You might notice that some words become jargons of a language. Like they always come together and are spoken together as well. For you to get complete command of a language you must learn its jargons or collocations in our case.

In today’s article, I will discuss about collocations, what they actually means and some common examples of them for you to remember.

Collocation

The dictionary definition of collocations is two or more words that usually occur together in sentences and make sense with each other. In other words, the words that go together are called collocations.

Example

Sam did his homework.

In the above simple sentence we use did with homework because one always do his homework and never make or go homework. Thus did his homework is an example of a collocation.

Strong Collocations

The collocations are known to be strong if the words that occur together only make sense when they are used together and become meaningless if used with some other words.

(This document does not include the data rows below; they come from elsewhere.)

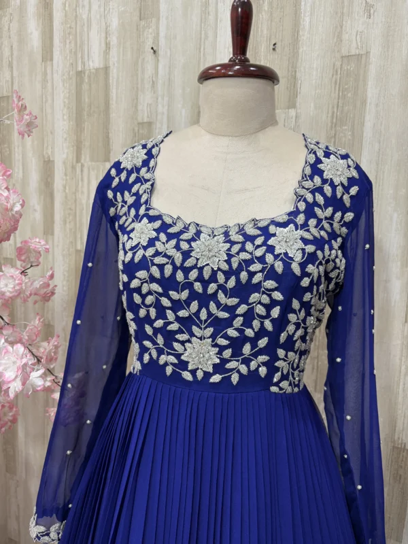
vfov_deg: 67.3
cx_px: 204
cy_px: 272
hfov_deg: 53.1
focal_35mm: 26
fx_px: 409
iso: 125
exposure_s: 1/100
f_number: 1.6
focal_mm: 6
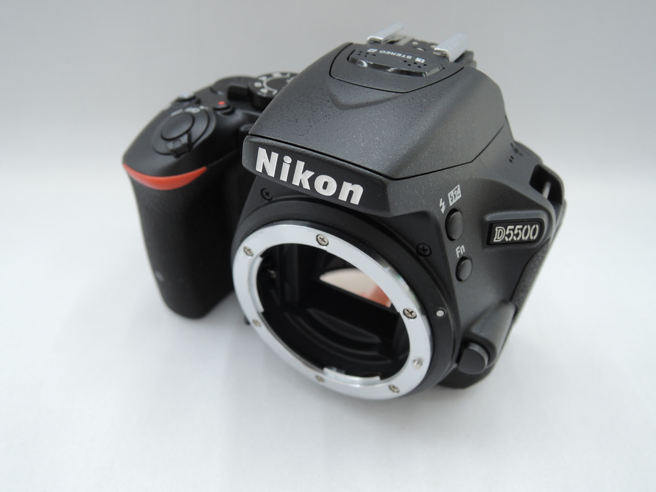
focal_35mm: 24
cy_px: 246
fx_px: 455
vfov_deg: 56.8
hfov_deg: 71.6
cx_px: 328
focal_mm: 5.1
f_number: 2.8
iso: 110
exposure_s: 1/30
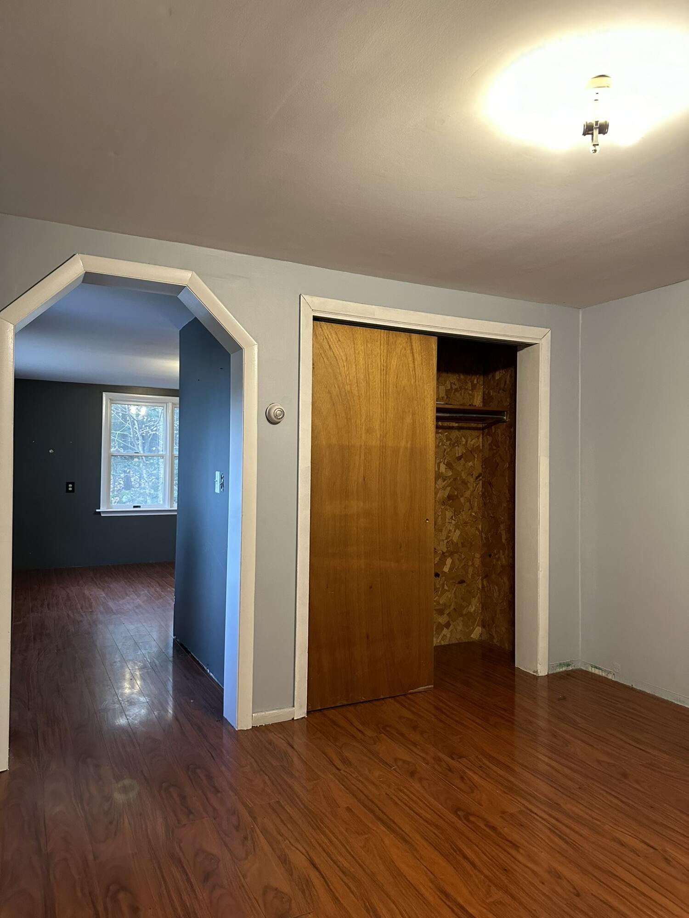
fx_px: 637
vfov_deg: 71.6
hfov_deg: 56.8
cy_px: 459
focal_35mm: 24
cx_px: 344
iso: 500
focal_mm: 6.86
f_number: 1.78
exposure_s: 1/60
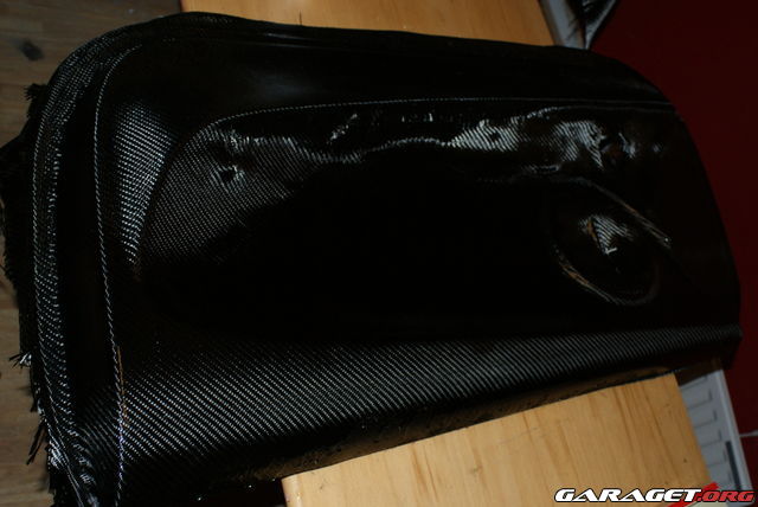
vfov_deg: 32.0
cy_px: 254
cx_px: 379
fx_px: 885
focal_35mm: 42
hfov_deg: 46.4
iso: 400
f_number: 5.6
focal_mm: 28
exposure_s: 1/60
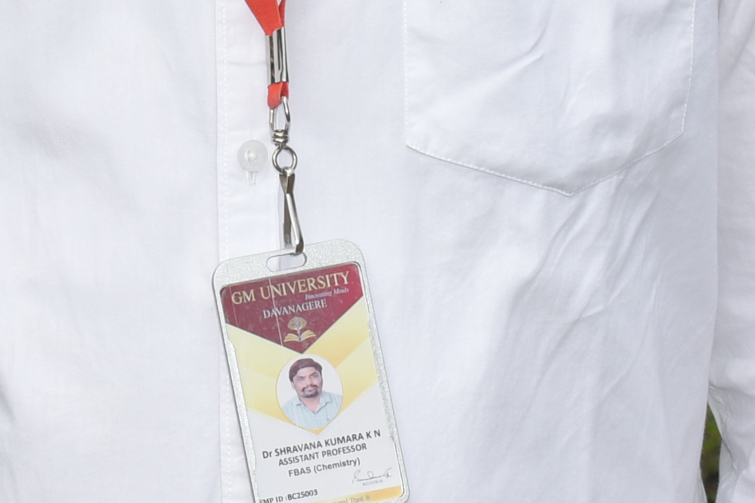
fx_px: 4990
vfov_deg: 5.7
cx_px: -165
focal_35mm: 238
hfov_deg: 8.6
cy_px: -319
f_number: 6.3
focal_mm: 34
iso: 100
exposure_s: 1/250
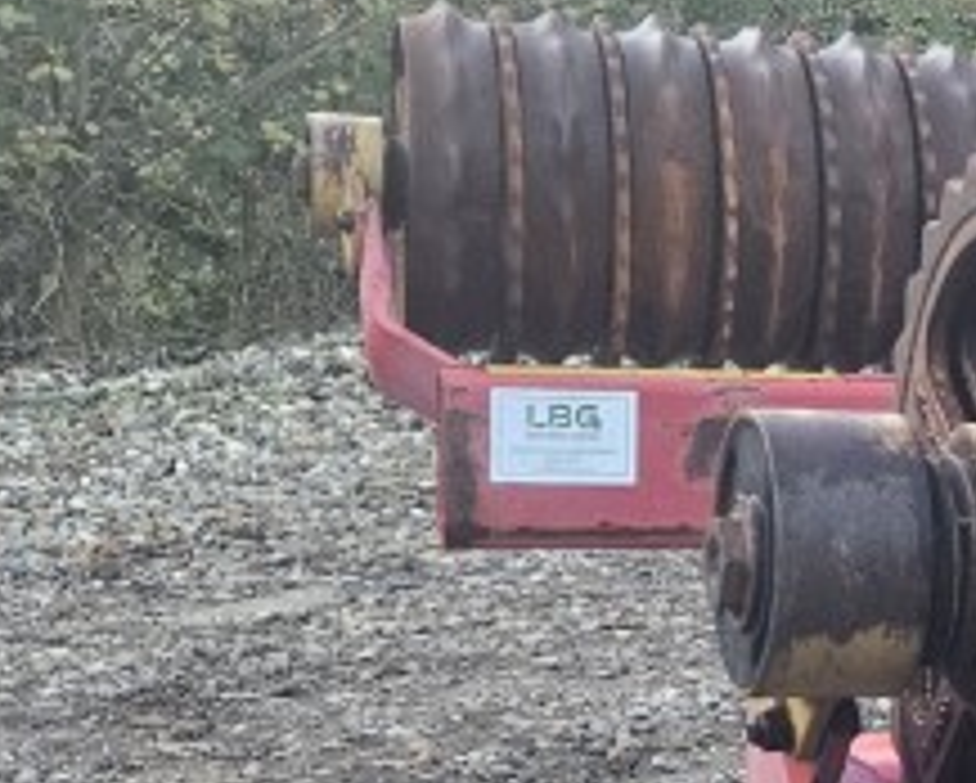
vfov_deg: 14.5
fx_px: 3065
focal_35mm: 106
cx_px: 2064
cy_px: 576
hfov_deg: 14.4
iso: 200
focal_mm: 5.4
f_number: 1.8
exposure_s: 1/100
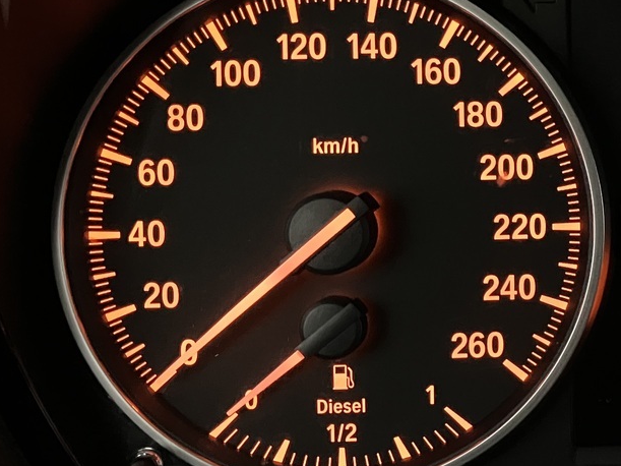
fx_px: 1184
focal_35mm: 66
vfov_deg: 22.2
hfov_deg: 27.0
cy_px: 164
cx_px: 678
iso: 640
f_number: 1.8
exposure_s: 1/18
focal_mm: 3.99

The above example is an example of a strong collocation.

Example

I made tea with lemon and herbs.

Now this is another example of a strong collocation as the tea is always made.

Verb-Noun Collocations

The most commonly used collocations in English language include verb-noun collocations. This type of collocations uses a verb and a noun that always occur together. For example be prepared, take risk, give advice, make progress, draw contract, withdraw money etc.

Common Terms

Another type of collocations is the common terms or expressions that are always used together and are not a verb-noun combination. These common terms are generally used to express the feelings of a person regarding a particular thing. They make use of a strengthening word/intensifier and a verb instead of a noun and verb.

Example:

He can go to great lengths for me.

The above example uses the collocation go to great lengths. As you can see go is the verb here and great is the intensifier of the noun lengths so this is a common expression or term collocation.

Some other examples of this type of collocations are deeply regret the loss of…../ be in utter fury about ……/ very disappointed in ……/ negatively impact …… etc.